Exercise instructions:
Could you filter the records below and keep only the lines with the word "root"?

Pose landmark coordinates:
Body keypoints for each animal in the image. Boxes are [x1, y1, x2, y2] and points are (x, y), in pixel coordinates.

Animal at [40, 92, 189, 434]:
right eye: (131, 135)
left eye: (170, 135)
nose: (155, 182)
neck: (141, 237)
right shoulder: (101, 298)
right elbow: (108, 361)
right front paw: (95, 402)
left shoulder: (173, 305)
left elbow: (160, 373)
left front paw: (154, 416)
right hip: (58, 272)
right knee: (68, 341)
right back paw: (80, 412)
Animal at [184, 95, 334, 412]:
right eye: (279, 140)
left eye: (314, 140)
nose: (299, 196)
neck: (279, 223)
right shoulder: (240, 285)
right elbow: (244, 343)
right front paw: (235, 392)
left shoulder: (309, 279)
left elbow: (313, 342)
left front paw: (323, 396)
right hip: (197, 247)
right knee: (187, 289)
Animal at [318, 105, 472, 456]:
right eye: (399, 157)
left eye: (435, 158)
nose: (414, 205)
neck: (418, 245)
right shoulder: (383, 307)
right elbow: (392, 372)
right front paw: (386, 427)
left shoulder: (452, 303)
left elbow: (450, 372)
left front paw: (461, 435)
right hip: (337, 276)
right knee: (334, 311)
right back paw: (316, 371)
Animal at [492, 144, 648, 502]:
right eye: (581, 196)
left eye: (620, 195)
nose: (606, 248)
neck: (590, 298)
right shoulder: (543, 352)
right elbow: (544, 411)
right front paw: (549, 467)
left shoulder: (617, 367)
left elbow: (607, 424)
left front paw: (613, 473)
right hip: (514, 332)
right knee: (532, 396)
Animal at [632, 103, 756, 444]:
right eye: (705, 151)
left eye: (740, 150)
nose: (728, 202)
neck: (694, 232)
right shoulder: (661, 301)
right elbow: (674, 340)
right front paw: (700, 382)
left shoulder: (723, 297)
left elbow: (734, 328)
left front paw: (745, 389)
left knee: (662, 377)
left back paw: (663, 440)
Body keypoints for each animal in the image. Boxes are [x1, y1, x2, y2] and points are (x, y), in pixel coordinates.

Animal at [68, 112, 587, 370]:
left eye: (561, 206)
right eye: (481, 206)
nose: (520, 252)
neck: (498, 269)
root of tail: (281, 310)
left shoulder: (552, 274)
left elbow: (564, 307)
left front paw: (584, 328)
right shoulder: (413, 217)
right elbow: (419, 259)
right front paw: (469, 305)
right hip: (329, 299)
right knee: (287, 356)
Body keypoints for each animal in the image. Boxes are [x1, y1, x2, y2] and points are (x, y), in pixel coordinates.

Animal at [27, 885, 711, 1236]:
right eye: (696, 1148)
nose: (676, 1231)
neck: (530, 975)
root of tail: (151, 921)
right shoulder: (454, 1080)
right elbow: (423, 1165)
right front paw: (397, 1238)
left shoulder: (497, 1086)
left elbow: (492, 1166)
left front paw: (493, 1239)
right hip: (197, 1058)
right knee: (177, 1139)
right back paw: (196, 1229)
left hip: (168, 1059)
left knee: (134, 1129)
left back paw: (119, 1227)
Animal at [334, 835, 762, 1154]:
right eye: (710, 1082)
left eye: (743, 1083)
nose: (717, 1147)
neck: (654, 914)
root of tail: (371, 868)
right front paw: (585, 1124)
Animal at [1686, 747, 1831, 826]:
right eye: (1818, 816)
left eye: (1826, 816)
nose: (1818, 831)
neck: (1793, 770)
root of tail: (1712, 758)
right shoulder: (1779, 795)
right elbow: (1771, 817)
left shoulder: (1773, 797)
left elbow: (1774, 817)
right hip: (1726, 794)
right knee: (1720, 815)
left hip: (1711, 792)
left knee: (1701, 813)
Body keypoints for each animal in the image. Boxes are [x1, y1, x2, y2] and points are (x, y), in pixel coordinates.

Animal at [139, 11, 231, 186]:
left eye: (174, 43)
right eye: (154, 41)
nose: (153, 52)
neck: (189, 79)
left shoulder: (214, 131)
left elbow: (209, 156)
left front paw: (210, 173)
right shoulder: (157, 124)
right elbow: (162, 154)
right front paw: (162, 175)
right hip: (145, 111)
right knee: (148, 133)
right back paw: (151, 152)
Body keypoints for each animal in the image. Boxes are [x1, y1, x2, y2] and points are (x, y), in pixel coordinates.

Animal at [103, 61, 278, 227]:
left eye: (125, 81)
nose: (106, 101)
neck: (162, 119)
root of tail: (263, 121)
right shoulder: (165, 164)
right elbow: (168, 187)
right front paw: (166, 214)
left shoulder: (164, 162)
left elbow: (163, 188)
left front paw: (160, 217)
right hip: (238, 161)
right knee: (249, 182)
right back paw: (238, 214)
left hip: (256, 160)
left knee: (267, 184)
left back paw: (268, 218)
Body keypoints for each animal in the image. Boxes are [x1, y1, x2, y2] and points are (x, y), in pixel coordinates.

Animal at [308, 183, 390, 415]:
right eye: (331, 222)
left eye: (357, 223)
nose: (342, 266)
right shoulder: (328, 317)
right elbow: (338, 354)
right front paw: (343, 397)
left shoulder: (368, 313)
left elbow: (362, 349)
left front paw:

Task solution:
root of tail: (281, 310)
root of tail: (151, 921)
root of tail: (371, 868)
root of tail: (1712, 758)
root of tail: (263, 121)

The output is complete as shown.